The current research suggests that defusion is less psychologically active
when used in conjunction with the positive self-statements relative to the
negative self-statements. Specifically, although statements presented in the
Defused format were significantly different from the Normal and Abnormal
forms for the negative self-statements, the same effect was not recorded for
the positive statements. Indeed, positive statements presented in the Defused
format did not significantly differ from the other presentation formats, suggesting that the defusion effect did not occur here. The absence of any change
in levels of believability about the Defused presentation format further suggests the absence of a defusion effect with the positive self-statements if we
assume that changes in levels of believability are a useful measure of defusion-related change (e.g., Masuda et al., 2004). These differential outcomes
are consistent with our original hypotheses, and indeed with ACT, in suggesting the greater impact of defusion on psychological content that is perhaps
more susceptible to emotional avoidance.
However, it could be argued that participants simply failed to experientially
engage with the positive self-statements, but did so with the more challenging
negative statements. This may be particularly so because all the defusionbased instructions contained a negative, rather than a positive, self-statement.

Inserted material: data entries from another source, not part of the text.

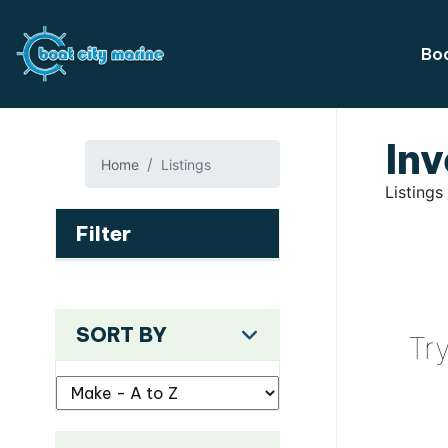
Boa
Inv
Home
Listings
Listings
Filter
SORT BY
Tr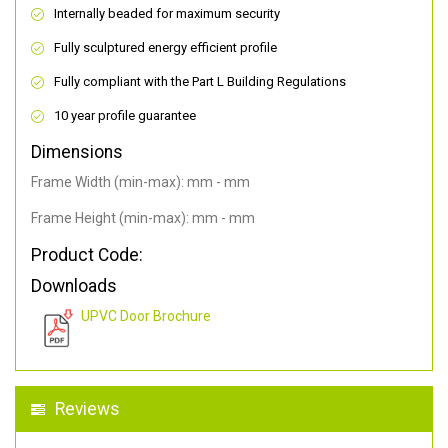
Internally beaded for maximum security
Fully sculptured energy efficient profile
Fully compliant with the Part L Building Regulations
10 year profile guarantee
Dimensions
Frame Width (min-max): mm - mm
Frame Height (min-max): mm - mm
Product Code:
Downloads
UPVC Door Brochure
Reviews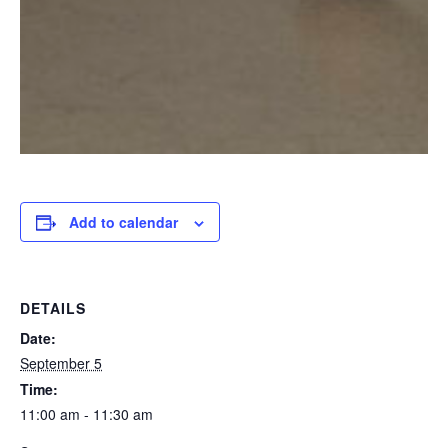
Add to calendar
DETAILS
Date:
September 5
Time:
11:00 am - 11:30 am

Put simply, the instructions manipulation may have oriented participants toward the negative statements (similar to the previous possibility that the instructions also oriented participants toward the defusion prefix). Yet again
this seems unlikely because of the significant differences between the positive
Normal and Abnormal presentation formats and because of the general lack of
impact of the instructions. Indeed, the inclusion of a positive statement within
the instructions would not likely have generated different results.

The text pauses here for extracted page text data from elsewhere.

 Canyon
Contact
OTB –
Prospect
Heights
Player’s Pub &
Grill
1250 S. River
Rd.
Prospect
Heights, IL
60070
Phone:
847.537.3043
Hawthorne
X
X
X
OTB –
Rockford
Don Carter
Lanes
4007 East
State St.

In summary, the research presented here provides empirical evidence of
the utility of cognitive defusion in reducing the negative emotional impact of
psychologically painful content and encouraging willingness to experience it.
These findings are consistent with the clinical assumptions of ACT (Hayes,
Strosahl, et al., 1999), and they provide indirect evidence that the positive
outcomes reported for ACT result from its strong emphasis on defusion
(e.g., Gifford et al., 2004; Gutierrez, Luciano, & Fink, 2004; Twohig, Hayes, &
Masuda, 2006). At the very least, the evidence here supports the view that defusion functions by changing an individual’s levels of discomfort, believability, and willingness associated with painful content, rather than by altering
the content directly. The clinical implications of the work suggest that defusion should be delivered through experiential exercises rather than solely by
instructions, and that the success of defusion techniques may be measured
by assessing concurrent changes in discomfort, believability, and willingness.
Although the process of defusion itself remains obscure, the current research
offers further insight into how it can be measured and how it appears to operate and, as such, makes a useful contribution to further research on the
topic and more insightful clinical practice.